# Task instructions
Continue the passage on ACPI kernel configuration options from its last sentence, in the same style.
═══ Exercise text ═══
Next, we can allow ACPI to be used as the idle manager for the CPU (Processor). This will cause the processor to enter the ACPI C2 and C3 states when idle. This will save power and reduce the temperature of the CPU chip. Processors only idle when they are 100% free. No application must request CPU resources for a set period of time.
There are four CPU power states – C0, C1, C2, and C3. C0 is the active operating state. C1 (Halt) is an active state that is not executing instructions, but can do so instantly. C2 (Stop-Clock) is a powered down state. C3 (Sleep) is more powered down than C2. In C3, the cache is now longer synchronized or managed until the CPU leaves this state. There is a fifth state called C1E (Enhanced Halt State) that has lower power consumption.
If the IPMI driver is enabled, then ACPI can access the BMC controller (IPMI). A Baseboard Management Controller is a microcontroller that manages the connection between the software and hardware. The Intelligent Platform Management Interface (IPMI) is a framework for managing the computer through a direct network at the hardware level rather than going through a login shell or the operating system.
The ACPI v4.0 process aggregator allows the kernel to apply a CPU configuration to all processors on the system (Processor Aggregator). As of ACPI v4.0, only idling can be configured with this method.
After that, the ACPI thermal zone can be enabled (Thermal Zone). Most hardware supports this feature. This allows the fan's power to be managed by ACPI.
A custom DSDT can be linked to the kernel if this option is enabled (Custom DSDT Table file to include). In this setting, the developer must include the full path name to the file. The Differentiated System Description Table is a file that contains the system's information for supported power events. It is not required to enter a path name. These tables exist on the firmware. The kernel will handle this for you. The main purpose for this is if a developer need to use tables that are different from ones that are built-in to a device.
═══ Exercise data ═══
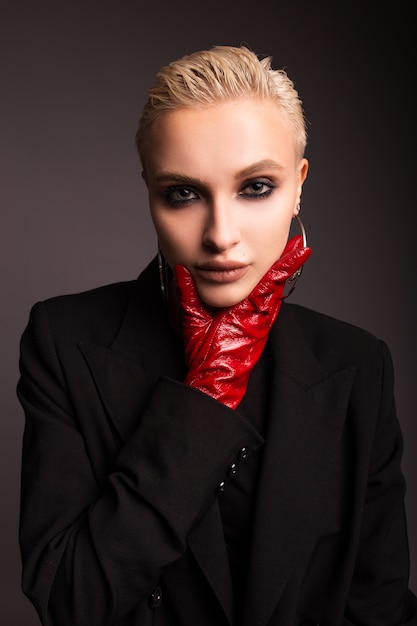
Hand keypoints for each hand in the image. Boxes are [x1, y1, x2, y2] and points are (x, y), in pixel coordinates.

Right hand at [174, 235, 311, 408]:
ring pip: (276, 297)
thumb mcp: (192, 322)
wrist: (215, 384)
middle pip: (277, 286)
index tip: (298, 248)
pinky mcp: (260, 334)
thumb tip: (182, 270)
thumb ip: (188, 294)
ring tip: (294, 259)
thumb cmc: (205, 357)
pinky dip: (275, 294)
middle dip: (288, 265)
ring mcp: (261, 327)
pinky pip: (271, 309)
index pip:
═══
# Result for this exercise
Arbitrary ACPI tables can be overridden using initrd (ACPI tables override via initrd). ACPI tables are basically rules and instructions on how to control and interact with the hardware.
Like all other parts of the kernel, the ACPI system can also generate debugging messages (Debug Statements). Like other debugging features, you may want to disable this and save about fifty kilobytes.
Enabling this next feature will create files (/sys/bus/pci/slots/) for each PCI slot detected on the system (PCI slot detection driver). A PCI slot is a port on a PCI motherboard that allows users to attach other PC devices. PCI is a type of motherboard. PCI refers to the way the components communicate with one another. Some applications may need these files.
The power management timer is another power-managing system (Power Management Timer Support). This is one of many system timers for keeping track of time. This one requires less power. The processor idling, voltage/frequency scaling, and throttling do not effect this timer. Numerous systems require this feature to be enabled.
Next, ACPI module and container device drivers can be enabled (Container and Module Devices). This enables hotplug support for processors, memory, and nodes. This is needed for NUMA systems.
This following driver offers support for ACPI memory hotplugging (Memory Hotplug). Some devices will not support hotpluggable memory even with this driver enabled. If this driver is added as a module, the module will be called acpi_memhotplug.
NOTE: For the kernel to have a particular feature, the hardware, BIOS, and firmware must support the feature in question. Some systems have a BIOS that does not control the hardware much. This type of BIOS will not restrict features often. If the kernel does have a particular feature, the hardware must have the ability to complete such a task.
The Smart Battery System driver offers access to the battery's status and information (Smart Battery System).
Next, we have a driver for a "Hardware Error Device". This device reports hardware errors through SCI. Usually, most of the reports will be on corrected errors.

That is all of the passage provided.